What a gift is this life we are given. What a gift can be the infirmity that allows us to see, really see the people around us and love them utterly, exactly where they are. It doesn’t matter if they’re helping themselves or hurting themselves further, that’s not my place to judge. I can choose to release all of that because the truth is, I don’t know! I don’t know anything about why they are suffering, what that suffering feels like, and what it could possibly mean to them. But God knows, and knows in fullness and it’s a Holy business, an intimate journey between Creator and Child.
What do I want my business to be? I want to go about the business of loving God and loving my neighbor as myself. And if I can have compassion on myself for my infirmity that seems to keep me from being judgmental and cruel, I can certainly have compassion on others, for I do not know the interior gift their suffering might be bestowing on them in the development of their own loving nature, their own godliness.
Today, I’m simply grateful for being allowed to see why these old lungs of mine are a gift and welcome them into my life. What a day, eh? I pray yours is just as filled with wonder as mine.
Update:
As I read this now, three years later, I have come to see that the gift of my continued asthma is one I gave myself. Even in the reading of the loving conversation I had with my Creator, God never once said, “I gave this to you, Lisa.” I’m no longer of the opinion that God bestowed it on me, but that I took it back on to protect myself from my own inabilities to love. I took on a dog needing a home who has taught me unconditional love in a fur-covered, four-legged body, and from that I was given the gift of compassion.

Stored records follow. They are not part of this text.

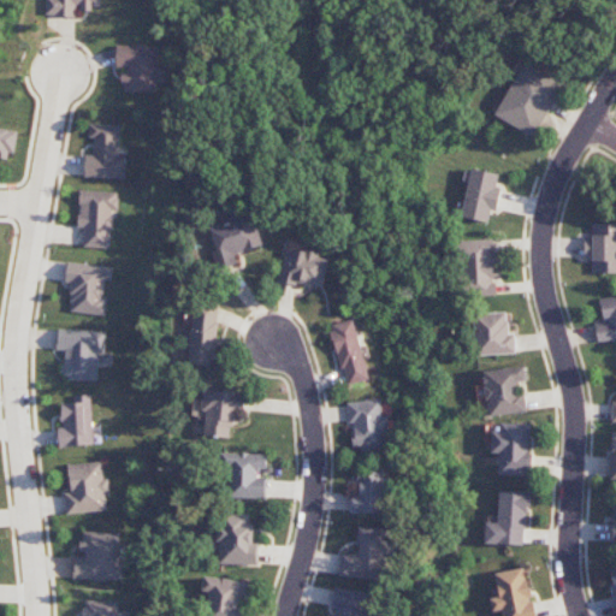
[(117,45),(116,69),(122,69),(122,92),(155,93),(157,47),(117,45)]
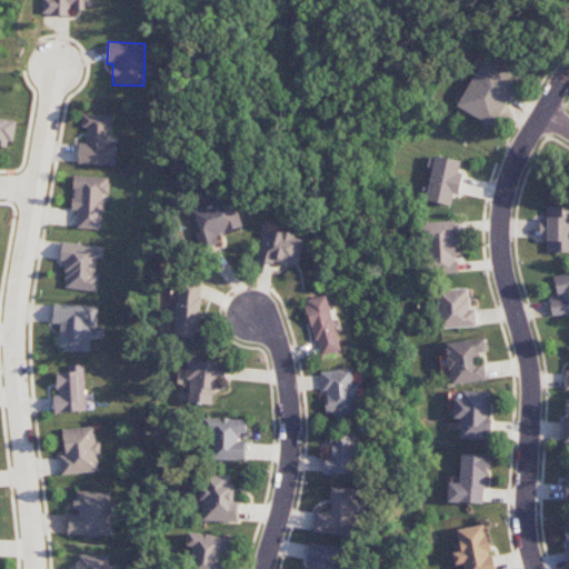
[(496,126),(519,76),(481,59),(458,109),(496,126)]
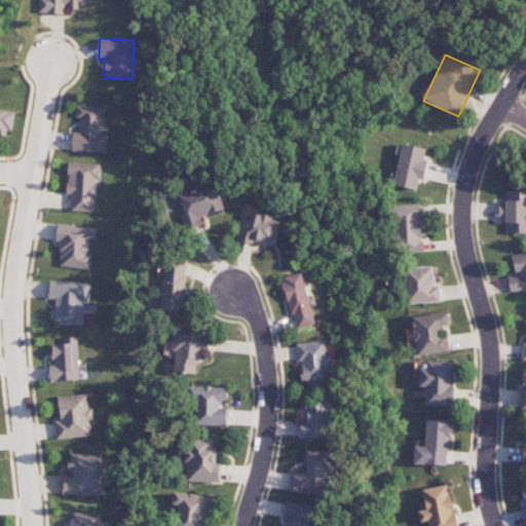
[(100,134),(101,107),(76,106),(75,118),(79,118),(79,133),(72,133),(72,152),(105,153),(106,134),(100,134)]
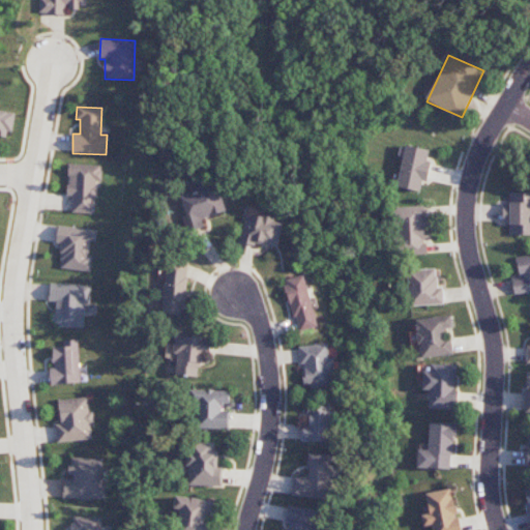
[(0,135),(9,137),(13,113),(0,110),(0,135)]
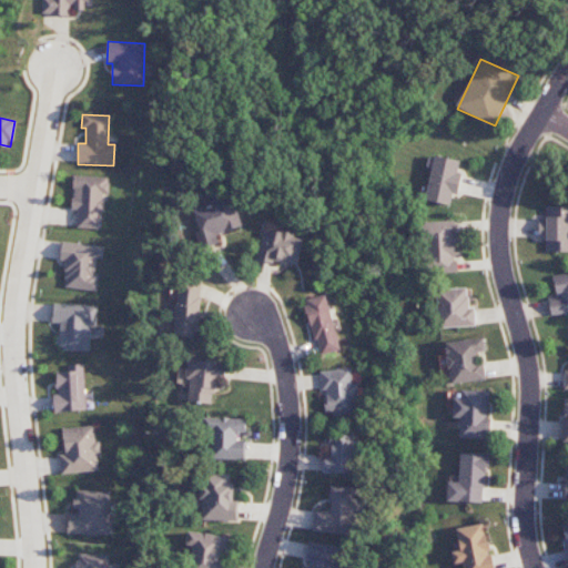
[(450,205),(453,194),(458,195),(462,173),(458,172),(460,161),(435,155),(426,201),(450,205)]
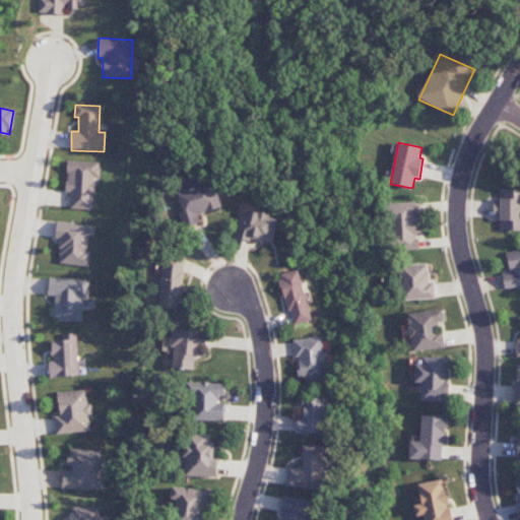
[(92,210),(94,177),(99,177),(100,163),(66,160),(65,192),(71,192),(70,208),(92,210)]
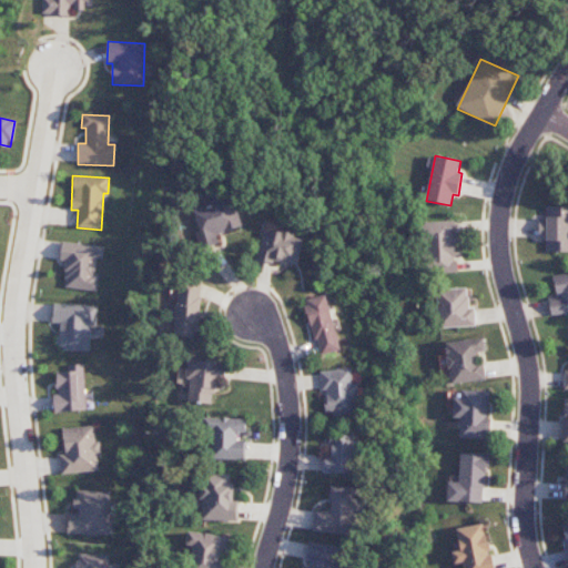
[(567,206),(546,206),(546,219),(539,219),(539,239),(547,239),(547,252),(567,252),(567,206)]
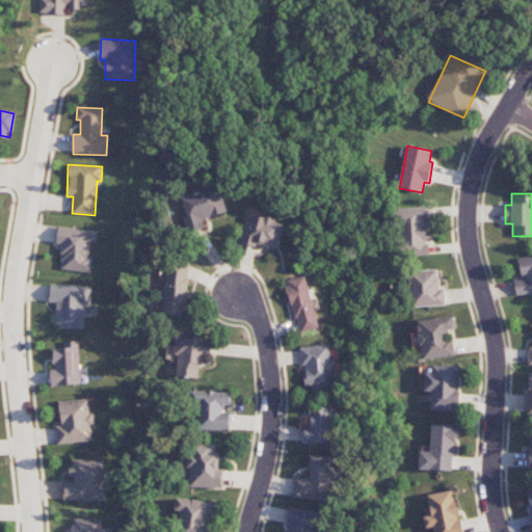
[(427,256),(426,207),(400,208),(401,257),(427,256)]
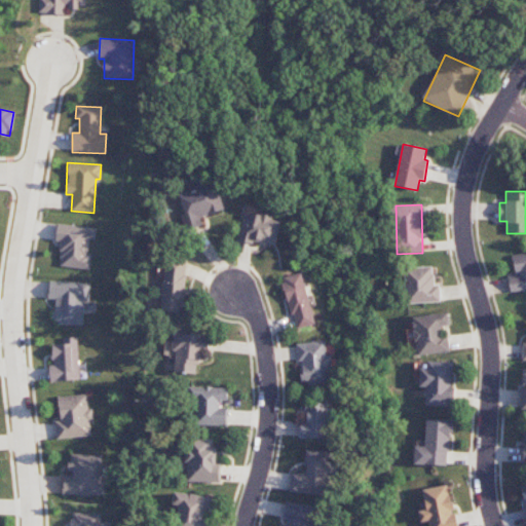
[(282,219),(245,212),(238,239),(276,247),(282,219)]
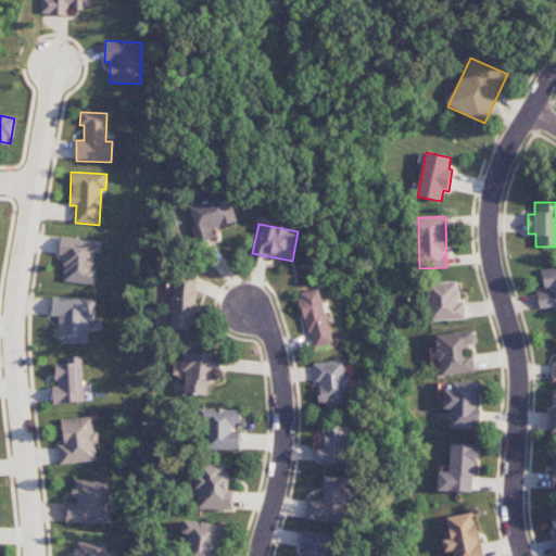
[(95,285),(97,268),(92,267),(95,252),(100,253),(101,241),(61,237),(59,256),(64,256),(62,281),(95,285)]
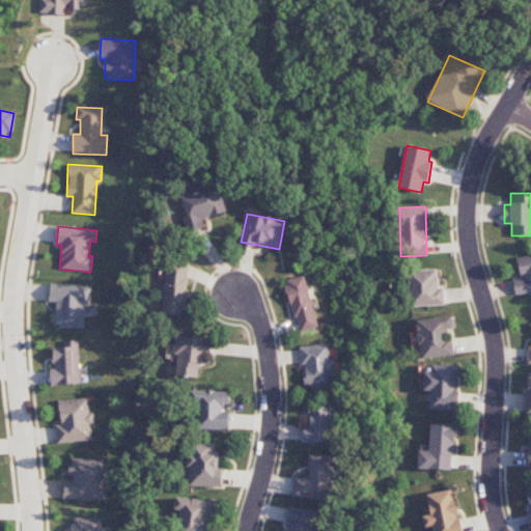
[(530,255),(518,257),(520,278),(513,279),(515,295),(530,291),(530,255)]
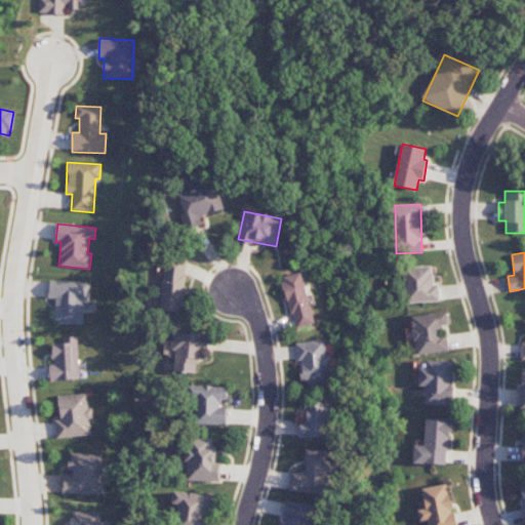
[(182,312),(187,257),(165,255),(160,310),(182,312)]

I still have Zeus. I still have asthma. And my compassion has grown as God has walked with me through the valley of airlessness, panic, and the coolness of a finally caught breath.
The truth is, my asthma would go away if my dog was rehomed. But I love him. I love having Zeus beside me, smiling, wagging his tail and giving me that kind of beautiful love only a dog can bestow. I know I wouldn’t have it any other way. I choose steroid inhalers even though I’m an alternative health believer. I choose this way of living simply because I love my dog.
Isn’t that just lovely?
And in the realization of this, I still look upon others who struggle, and all their choices, and who am I to judge? There are many who would tell me to get rid of my dog, and to some degree they have a point. But what they don’t have is the love I hold in my heart for this beloved creature.
Love to you all. However you are experiencing your body and mind today. God loves us all, just as we are. And that, my friends, is the deep down, precious truth, no matter where we find ourselves and how we feel.